Sometimes just doing something provides its own sense of peace in troubled and chaotic times. Here are some suggestions about what you could be doing after a breakup but before you see a lawyer.

Your first move should be to seek help with your feelings and with planning for your children. You could contact one of the communications coaches who are part of the Collaborative Family Law team ( They are trained to deal with the issues specific to marriage break up.

Are there any safety issues for you and your children? If there are, act on them. It will be extremely difficult for a lawyer to obtain restraining orders quickly. You may simply need to leave your home with your children and go to a women’s shelter. For information about shelters, call your local Elizabeth Fry Society (763- 4613 in Kelowna).

You will need to decide how you and your children, or your spouse and your children will support yourselves until your matter is resolved. In this initial stage it is important to realize that your priority should be to “just get by” because the long term solutions are yet to be decided.

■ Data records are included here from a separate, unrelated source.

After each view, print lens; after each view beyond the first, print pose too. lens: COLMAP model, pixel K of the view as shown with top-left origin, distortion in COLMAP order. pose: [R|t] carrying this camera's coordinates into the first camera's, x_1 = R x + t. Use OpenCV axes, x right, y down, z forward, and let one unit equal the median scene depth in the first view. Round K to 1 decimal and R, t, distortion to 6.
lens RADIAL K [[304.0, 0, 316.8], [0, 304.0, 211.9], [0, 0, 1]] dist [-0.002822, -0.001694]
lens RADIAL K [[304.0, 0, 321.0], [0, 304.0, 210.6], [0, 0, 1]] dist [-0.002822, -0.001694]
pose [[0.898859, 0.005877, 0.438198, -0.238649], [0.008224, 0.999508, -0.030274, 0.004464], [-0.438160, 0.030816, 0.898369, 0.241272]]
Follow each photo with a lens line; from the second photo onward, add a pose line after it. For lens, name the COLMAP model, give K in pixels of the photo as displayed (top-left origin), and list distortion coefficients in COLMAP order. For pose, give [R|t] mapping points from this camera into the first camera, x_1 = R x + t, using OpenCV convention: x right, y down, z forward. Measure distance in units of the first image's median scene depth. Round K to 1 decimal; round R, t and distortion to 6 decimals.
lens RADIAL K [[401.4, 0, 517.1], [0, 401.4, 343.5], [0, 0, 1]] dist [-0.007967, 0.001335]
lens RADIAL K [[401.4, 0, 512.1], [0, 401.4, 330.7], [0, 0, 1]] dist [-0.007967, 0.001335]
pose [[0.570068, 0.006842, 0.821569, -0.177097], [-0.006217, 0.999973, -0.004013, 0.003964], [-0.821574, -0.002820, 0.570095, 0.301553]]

You and your spouse need to think about the additional cost of housing, issues of transportation for yourselves and the children, after school child care, and cash flow.

I always advise against using possession of the house or withholding of the means of support (e.g. money) as a negotiation tool. Doing so will ensure you both ending up in court, and it will set a tone of conflict that will flavour all your subsequent negotiations.

Lawyers often tell clients to stay in the matrimonial home because it could be difficult to get back in afterwards. However, staying together after deciding to break up can be damaging to you and your children. The sensible approach is to focus on what is best for the children (if there are children). If you don’t have children, you should consider who will most likely be keeping the home after settlement.

The time immediately after a breakup is when you and your spouse should gather important papers. You will be asked for three years of tax returns, your last property tax assessment notice, year-end financial statements for family companies, and details of investments and debts.

As you gather these documents, photocopy them and share them with your spouse. Lawyers are expensive; the last thing you want to pay them for is to pry documents out of each other that you will both need to reach a resolution. Withholding of information in settlement discussions is not an effective power negotiation tool; it is a tactic that damages trust and adds to the cost of the process.

Ronald J. Smith, QC and Glenda Peacock are family lawyers and mediators based in Kelowna, BC.
They wrote this article series to help people learn about preparing for collaborative and constructive solutions to the legal issues involved in marriage breakup.